Task directions> Output each line of every entry below, unchanged and in its original order.

[Excerpts from a dataset]
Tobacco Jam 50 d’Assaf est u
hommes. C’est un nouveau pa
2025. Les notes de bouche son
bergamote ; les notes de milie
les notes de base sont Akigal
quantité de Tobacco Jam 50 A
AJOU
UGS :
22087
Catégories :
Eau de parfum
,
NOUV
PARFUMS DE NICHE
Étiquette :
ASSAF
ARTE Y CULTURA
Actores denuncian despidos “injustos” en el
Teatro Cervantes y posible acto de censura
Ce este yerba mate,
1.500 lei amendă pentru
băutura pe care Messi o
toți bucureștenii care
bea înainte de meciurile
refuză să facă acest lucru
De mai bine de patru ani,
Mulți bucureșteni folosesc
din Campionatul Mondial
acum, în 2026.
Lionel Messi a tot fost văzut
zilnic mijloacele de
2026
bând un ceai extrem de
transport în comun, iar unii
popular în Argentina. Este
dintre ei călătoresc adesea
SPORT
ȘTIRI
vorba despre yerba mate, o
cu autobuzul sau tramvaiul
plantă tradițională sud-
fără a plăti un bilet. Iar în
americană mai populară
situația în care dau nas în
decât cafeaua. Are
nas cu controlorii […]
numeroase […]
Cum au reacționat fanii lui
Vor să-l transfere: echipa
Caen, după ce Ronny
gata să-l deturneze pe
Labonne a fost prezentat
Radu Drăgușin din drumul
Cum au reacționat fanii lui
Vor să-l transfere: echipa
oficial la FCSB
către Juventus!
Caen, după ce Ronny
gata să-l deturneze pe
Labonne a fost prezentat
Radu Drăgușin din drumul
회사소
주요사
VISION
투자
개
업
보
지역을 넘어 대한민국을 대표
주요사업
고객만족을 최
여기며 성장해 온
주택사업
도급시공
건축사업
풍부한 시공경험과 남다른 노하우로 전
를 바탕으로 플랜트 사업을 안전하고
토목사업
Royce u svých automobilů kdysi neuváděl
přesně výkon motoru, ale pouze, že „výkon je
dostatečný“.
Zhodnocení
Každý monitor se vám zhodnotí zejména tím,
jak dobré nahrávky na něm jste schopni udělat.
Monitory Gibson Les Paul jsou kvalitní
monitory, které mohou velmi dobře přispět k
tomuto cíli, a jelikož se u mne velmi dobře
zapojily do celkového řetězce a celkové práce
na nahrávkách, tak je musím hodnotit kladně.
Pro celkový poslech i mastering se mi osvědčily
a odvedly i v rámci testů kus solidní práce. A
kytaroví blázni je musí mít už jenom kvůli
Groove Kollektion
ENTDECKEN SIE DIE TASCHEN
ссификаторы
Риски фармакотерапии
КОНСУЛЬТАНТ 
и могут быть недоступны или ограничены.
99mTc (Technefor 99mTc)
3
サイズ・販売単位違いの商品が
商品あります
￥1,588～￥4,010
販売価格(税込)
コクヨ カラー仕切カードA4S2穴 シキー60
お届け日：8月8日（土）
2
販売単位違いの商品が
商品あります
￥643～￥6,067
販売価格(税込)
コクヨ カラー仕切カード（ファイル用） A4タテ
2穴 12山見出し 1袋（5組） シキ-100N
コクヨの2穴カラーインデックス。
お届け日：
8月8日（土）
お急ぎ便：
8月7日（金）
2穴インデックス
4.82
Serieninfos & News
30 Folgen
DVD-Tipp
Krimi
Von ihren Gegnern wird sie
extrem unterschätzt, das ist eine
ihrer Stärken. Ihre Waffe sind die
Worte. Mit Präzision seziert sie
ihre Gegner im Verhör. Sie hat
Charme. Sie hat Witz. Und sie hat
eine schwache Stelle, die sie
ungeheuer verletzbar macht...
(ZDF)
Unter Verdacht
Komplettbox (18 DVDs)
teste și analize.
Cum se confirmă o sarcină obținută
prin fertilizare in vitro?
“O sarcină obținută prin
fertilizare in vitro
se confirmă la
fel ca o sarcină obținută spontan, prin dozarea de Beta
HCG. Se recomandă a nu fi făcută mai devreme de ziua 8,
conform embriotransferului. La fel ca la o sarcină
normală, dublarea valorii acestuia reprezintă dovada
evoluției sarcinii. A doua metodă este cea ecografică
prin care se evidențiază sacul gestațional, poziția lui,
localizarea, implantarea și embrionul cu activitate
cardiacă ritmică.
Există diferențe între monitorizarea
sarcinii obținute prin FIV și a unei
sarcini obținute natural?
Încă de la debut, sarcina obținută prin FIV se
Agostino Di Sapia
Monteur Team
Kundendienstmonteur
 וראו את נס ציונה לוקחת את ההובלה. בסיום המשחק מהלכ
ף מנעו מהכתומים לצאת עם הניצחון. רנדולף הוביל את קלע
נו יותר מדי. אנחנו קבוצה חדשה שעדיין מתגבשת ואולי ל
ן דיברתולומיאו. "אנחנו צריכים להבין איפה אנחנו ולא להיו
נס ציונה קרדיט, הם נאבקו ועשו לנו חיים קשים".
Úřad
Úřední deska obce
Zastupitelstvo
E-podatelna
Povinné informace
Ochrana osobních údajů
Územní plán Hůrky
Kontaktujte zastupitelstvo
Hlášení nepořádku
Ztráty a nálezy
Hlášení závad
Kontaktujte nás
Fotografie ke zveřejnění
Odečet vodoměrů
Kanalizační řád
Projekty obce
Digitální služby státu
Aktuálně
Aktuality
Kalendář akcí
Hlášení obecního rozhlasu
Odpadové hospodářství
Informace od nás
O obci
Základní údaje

Exercise output>
Tobacco Jam 50 d’Assaf est u
hommes. C’est un nouveau pa
2025. Les notes de bouche son
bergamote ; les notes de milie
les notes de base sont Akigal
quantité de Tobacco Jam 50 A
AJOU
UGS :
22087
Catégories :
Eau de parfum
,
NOUV
PARFUMS DE NICHE
Étiquette :
ASSAF
ARTE Y CULTURA
Actores denuncian despidos “injustos” en el
Teatro Cervantes y posible acto de censura
Ce este yerba mate,
1.500 lei amendă pentru
băutura pe care Messi o
toți bucureștenii care
bea înainte de meciurile
refuză să facă acest lucru
De mai bine de patru ani,
Mulți bucureșteni folosesc
din Campionatul Mondial
acum, în 2026.
Lionel Messi a tot fost văzut
zilnic mijloacele de
2026
bând un ceai extrem de
transport în comun, iar unii
popular în Argentina. Este
dintre ei călătoresc adesea
SPORT
ȘTIRI
vorba despre yerba mate, o
cu autobuzul sau tramvaiul
plantă tradițională sud-
fără a plăti un bilet. Iar în
americană mai populară
situația în care dau nas în
decât cafeaua. Are
nas cu controlorii […]
numeroase […]
Cum au reacționat fanii lui
Vor să-l transfere: echipa
Caen, după ce Ronny
gata să-l deturneze pe
Labonne a fost prezentat
Radu Drăgușin din drumul
Cum au reacționat fanii lui
Vor să-l transfere: echipa
oficial la FCSB
către Juventus!
Caen, după ce Ronny
gata să-l deturneze pe
Labonne a fost prezentat
Radu Drăgușin din drumul
회사소
주요사
VISION
투자
개
업
보
지역을 넘어 대한민국을 대표
주요사업
고객만족을 최
여기며 성장해 온
주택사업
도급시공
건축사업
풍부한 시공경험과 남다른 노하우로 전
를 바탕으로 플랜트 사업을 안전하고
토목사업
Royce u svých automobilů kdysi neuváděl
přesně výkon motoru, ale pouze, že „výkon je
dostatečný“.
Zhodnocení
Každý monitor se vám zhodnotí zejména tím,
jak dobré nahrávky na něm jste schopni udělat.
Monitory Gibson Les Paul jsou kvalitní
monitory, které mohou velmi dobře přispět k
tomuto cíli, a jelikož se u mne velmi dobře
zapojily do celkového řetězce a celkové práce
na nahrávkách, tak je musím hodnotit kladně.
Pro celkový poslech i mastering se mi osvědčily
a odvedly i v rámci testů kus solidní práce. A
kytaroví blázni je musí mít už jenom kvůli
Groove Kollektion
ENTDECKEN SIE DIE TASCHEN
ссификаторы
Риски фармакотерапии
КОНСУЛЬТАНТ 
и могут быть недоступны или ограничены.
99mTc (Technefor 99mTc)
3
サイズ・販売単位違いの商品が
商品あります
￥1,588～￥4,010
販売価格(税込)
コクヨ カラー仕切カードA4S2穴 シキー60
お届け日：8月8日（土）
2
販売単位違いの商品が
商品あります
￥643～￥6,067
販売価格(税込)
コクヨ カラー仕切カード（ファイル用） A4タテ
2穴 12山見出し 1袋（5組） シキ-100N
コクヨの2穴カラーインデックス。
お届け日：
8月8日（土）
お急ぎ便：
8月7日（金）
2穴インデックス
4.82
Serieninfos & News
30 Folgen
DVD-Tipp
Krimi
Von ihren Gegnern wird sie
extrem unterschätzt, das ist eine
ihrer Stärken. Ihre Waffe sind die
Worte. Mit Präzision seziert sie
ihre Gegner im Verhör. Sie hat
Charme. Sie hat Witz. Und sie hat
eine schwache Stelle, die sie
ungeheuer verletzbar macht...
(ZDF)
Unter Verdacht
Komplettbox (18 DVDs)
teste și analize.
Cum se confirmă o sarcină obținută
prin fertilizare in vitro?
“O sarcină obținută prin
fertilizare in vitro
se confirmă la
fel ca o sarcină obținută spontan, prin dozarea de Beta
HCG. Se recomandă a nu fi făcută mai devreme de ziua 8,
conform embriotransferului. La fel ca la o sarcină
normală, dublarea valorii acestuia reprezintă dovada
evoluției sarcinii. A doua metodă este cea ecografică
prin care se evidențiază sacul gestațional, poziția lui,
localizarea, implantarea și embrionul cu activitate
cardiacă ritmică.
Există diferențe între monitorizarea
sarcinii obținute prin FIV și a unei
sarcini obținute natural?
Încă de la debut, sarcina obținută prin FIV se
Agostino Di Sapia
Monteur Team
Kundendienstmonteur
 וראו את נס ציונה לוקחת את ההובלה. בסיום המשחק מהלכ
ף מנעו מהכתומים לצאת עם הניצחון. רנדולף הוביל את קלע
נו יותר מדי. אנחנו קבוצה חדשה שעדיין מתגבשת ואולי ל
ן דיברתולומיאו. "אנחנו צריכים להבין איפה אנחנו ולא להיו
נס ציונה קרדיט, הם נאבקו ועשו לנו חיים קשים".
Úřad
Úřední deska obce
Zastupitelstvo
E-podatelna
Povinné informace
Ochrana osobních údajů
Územní plán Hůrky
Kontaktujte zastupitelstvo
Hlášení nepořádku
Ztráty a nálezy
Hlášení závad
Kontaktujte nás
Fotografie ke zveřejnění
Odečet vodoměrů
Kanalizační řád
Projekty obce
Digitální služby státu
Aktuálně
Aktuality
Kalendář akcí
Hlášení obecního rozhlasu
Odpadové hospodářství
Informace od nás
O obci
Základní údaje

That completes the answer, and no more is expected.